Vu la procédure suivante :
Procédure contentieuse antérieure :
La SARL MELANIE a demandé au Tribunal administratif de Montreuil de prononcer la décharge, en droits et pénalités, des cotisations supplémentaires d'impôt sur les sociétés auxquelles elle a été assujettie au titre des exercices clos en 2013 et 2014, ainsi que des majorations correspondantes.
Par une ordonnance n° 1708086 du 13 novembre 2017, la présidente du Tribunal administratif de Montreuil, sur le fondement du 4° de l'article R. 222-1 du code de justice administrative, a prononcé le rejet de cette demande comme manifestement irrecevable.

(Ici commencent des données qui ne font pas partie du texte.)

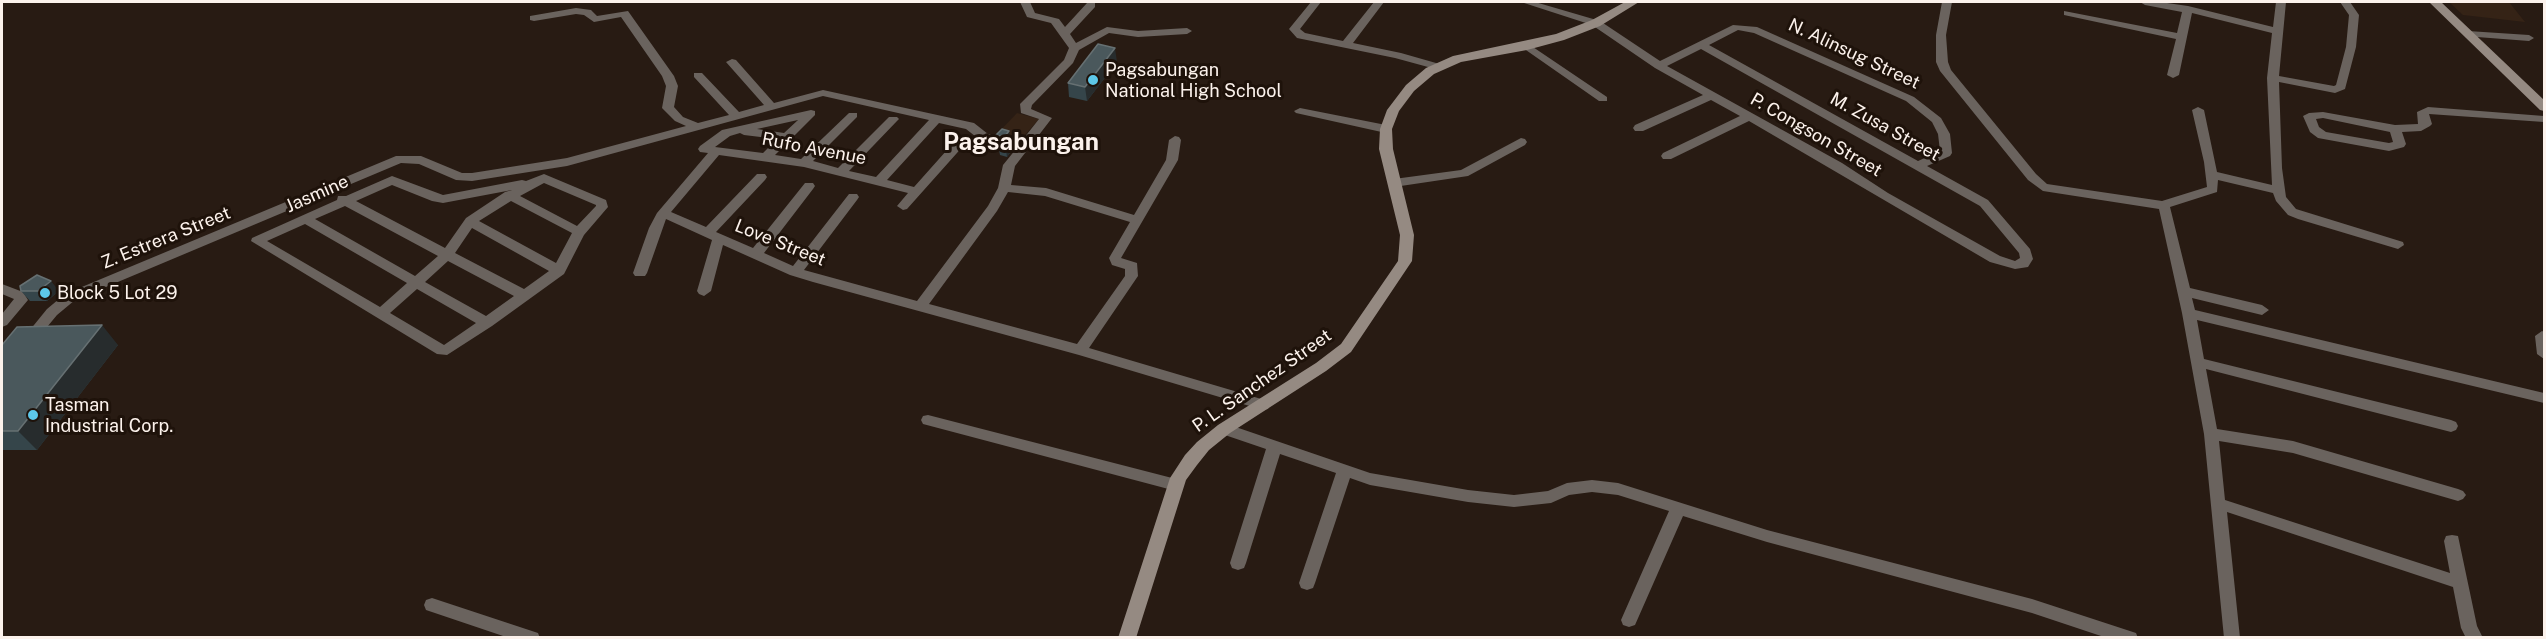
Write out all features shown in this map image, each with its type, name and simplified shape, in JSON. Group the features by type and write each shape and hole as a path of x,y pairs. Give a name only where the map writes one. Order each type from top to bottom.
{"street":[{"path":"1025,2 1031,15 1052,18 1074,48"},
{"path":"1316,2 1294,29 1305,37 1397,55 1439,67"},
{"path":"1346,45 1379,2"},
{"name":"P. Congson Street","path":"1526,2 1596,23 1659,66 1750,116 1995,260 2014,265 2023,264"},
{"path":"1300,111 1386,129 1393,110 1410,88 1439,67 1472,55 1527,46 1574,33 1633,2"},
{"path":"1947,2 1941,35 1942,62 1946,71 2038,184 2052,189 2162,204 2213,189 2213,175 2198,110"},
{"path":"2145,2 2188,9 2278,31"},
{"path":"2281,2 2273,78 2280,198 2292,212 2398,245"},
{"path":"2273,78 2335,90 2341,87 2351,47 2354,15 2345,2"},
{"path":"2435,2 2544,107"},
{"path":"1064,34 1091,5"},
{"path":"2173,75 2188,9"},
{"path":"534,18 576,11 587,12 594,19 624,13 657,56 668,76 672,86 668,108 679,119 695,126"},
{"path":"2068,13 2181,38"},
{"name":"N. Alinsug Street","path":"1659,66 1737,27 1757,30 1910,99 1937,120 1947,145 1946,153 1918,166"},
{"path":"921,306 993,208 1004,188 1009,165 1047,118 1025,111 1026,104 1069,61 1074,48 1108,29 1138,34 1187,31"},
{"path":"2468,33 2529,38"},
{"name":"M. Zusa Street","path":"1701,45 1984,203 2025,252 2027,259 2023,264"},
{"path":"1527,46 1603,99"},
{"path":"732,62 771,106"},
{"path":"698,75 735,115"},
{"name":"Z. Estrera Street","path":"16,355 52,312 70,297 400,159 421,160 460,177 472,177 567,162 735,115 824,93 970,126 984,137 1023,147"},
{"path":"1639,128 1710,96"},
{"path":"2395,129 2400,144 2389,147 2322,135 2314,129 2309,116 2323,116 2395,129 2421,127 2426,124 2423,112 2428,110 2544,119"},
{"path":"640,273 655,228 663,213 719,137 736,129 811,112 767,156"},
{"path":"804,163 853,115"},
{"path":"1668,156 1750,116"},
{"path":"879,181 937,118"},
{"path":"842,171 893,119"},
{"path":"736,129 786,137"},
{"name":"P. L. Sanchez Street","path":"1127,638 1176,485 1197,453 1224,429 1327,363 1346,348 1405,261 1407,235 1386,149 1386,129"},
{"path":"1080,350 1131,276 1132,266 1114,259 1172,160 1175,140"},
{"path":"1394,183 1466,172 1521,142"},
{"path":"903,206 959,144"},
{"name":"Rufo Avenue","path":"710,150 767,156 804,163 915,191"},
{"path":"2213,175 2279,190"},
{"path":"704,291 714,235 761,177"},
{"name":"Jasmine","path":"381,314 257,241 392,180 443,199 538,180"},
{"path":"538,180 602,203 602,207 579,232 559,271 451,349 442,350 381,314 447,255 470,221 509,195 538,180"},
{"path":"756,254 809,186"},
{"path":"1004,188 1046,192 1136,220"},
{"path":"330,190 334,200 347,200 525,296"},
{"path":"509,195 579,232"},
{"path":"795,272 853,197"},
{"path":"2162,204 2165,208 2189,313 2211,435 2220,504 2232,638"},
{"name":"Love Street","path":"663,213 795,272 1080,350 1263,405"},
{"path":"305,219 487,323"},
{"path":"470,221 559,271"},
{"path":"2,289 18,295 21,300 2,322"},
{"path":"2183,291 2262,310"},
{"path":"2189,313 2544,398"},
{"path":"2542,336 2544,354"},
{"path":"2197,362 2451,426"},
{"path":"928,420 1176,485"},
{"path":"1224,429 1344,472 1401,485 1515,501 1551,497 1567,489 1592,486 1618,489 1678,509 1926,580 2032,606 2130,638"},
{"path":"2211,435 2293,447 2458,495"},
{"path":"1238,563 1274,448"},
{"path":"1306,583 1344,472"},
{"path":"2220,504 2461,583"},
{"path":"1629,620 1678,509"},
{"path":"2452,541 2469,628 2475,638"},
{"path":"432,605 532,638"}],"shaded area":[{"path":"2449,2 2509,2 2525,22 2463,15"},
{"path":"1017,113 1039,119 1017,144 993,138"}],"building":[{"path":"1098,44 1115,48 1085,87 1068,83"},
{"path":"1002,129 1009,131 1004,137 996,135"},
{"path":"37,275 51,281 38,291 21,291 20,286"},
{"path":"102,325 18,431 2,431 2,345 17,327"}],"place":[{"name":"Pagsabungan National High School","path":"1093,80"},
{"name":"Block 5 Lot 29","path":"45,293"},
{"name":"Tasman Industrial Corp.","path":"33,415"}],"district":[{"name":"Pagsabungan","path":"1021,143"}]}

Procédure devant la Cour :
Par une requête et un mémoire, enregistrés les 12 janvier et 19 avril 2018, la SARL MELANIE, représentée par Me Hittinger-Roux, avocat, ont demandé à la Cour :
1° d'annuler cette ordonnance ;
2° de prononcer la décharge des impositions contestées ;
3° de mettre à la charge de l'État le versement de la somme de 2 000 euros sur le fondement de l'article L. 761-1 du code de justice administrative.
Elle soutient que :
- la présidente du tribunal a estimé à tort que la méconnaissance des dispositions de l'article R. 414-3 du code de justice administrative emportait nécessairement irrecevabilité de sa demande ;
- en tout état de cause, elle a également adressé au tribunal une copie de la demande et de ses pièces jointes sur support papier, dont le greffe a eu notification le 8 septembre 2017 ; l'ordonnance contestée ne pouvait donc intervenir sans que le tribunal, d'une part, ne vérifie que sa demande était recevable en vertu du dernier alinéa de l'article R. 414-3 qui permet, le cas échéant, que les pièces jointes à une demande communiquée au moyen de l'application informatique dénommée " Télérecours " soit produite sous forme de documents imprimés sur papier et, d'autre part, ne l'informe de la réception de sa demande envoyée sous forme papier comme le prévoit l'article R. 413-6 du code de justice administrative, cette dernière formalité n'ayant pas été respectée en l'espèce, ce qui était de nature à lui faire croire que sa demande était en cours d'examen ;
- les dispositions de l'article R. 414-3 du code de justice administrative, qui ne s'appliquent pas à l'ensemble des justiciables, portent atteinte de ce fait au droit à un procès équitable et à un recours effectif, garanti par les stipulations des articles 6 et 13 de la convention européenne de sauvegarde des droits de l'homme et des libertés fondamentales ;
- les dispositions de l'article R. 222-1 du code de justice administrative portent atteinte au principe du contradictoire, qui est au nombre des droits de la défense ; pour les mêmes motifs, elles méconnaissent les obligations mises à la charge de l'administration par les articles L. 122-1 et L. 122-2 du code des relations entre le public et l'administration ;
- ces mêmes dispositions méconnaissent le principe de proportionnalité des peines garanti par les dispositions, à valeur constitutionnelle, de l'article 8 de la Déclaration des droits de l'homme et du citoyen ;
- l'administration fiscale n'était pas fondée à remettre en cause la déduction des provisions pour litige constituées en 2013 et 2014 à raison des difficultés de récupération des sommes dues par la société " Les Complices " en remboursement du prêt qu'elle lui avait consenti, dans la mesure où le service ne pouvait, comme il l'a fait en l'espèce, se fonder sur la contestation de l'opportunité de ce prêt pour son activité commerciale et sur le risque excessif qui s'y attachait pour réintégrer les provisions en cause dans son résultat imposable ;
- le service vérificateur n'était pas davantage fondé à contester le caractère douteux des créances détenues sur certains de ses locataires ayant donné lieu à la constitution des provisions correspondantes ;
- les majorations assortissant les droits supplémentaires mises à sa charge ne sont pas fondées en l'absence de tout manquement délibéré de sa part.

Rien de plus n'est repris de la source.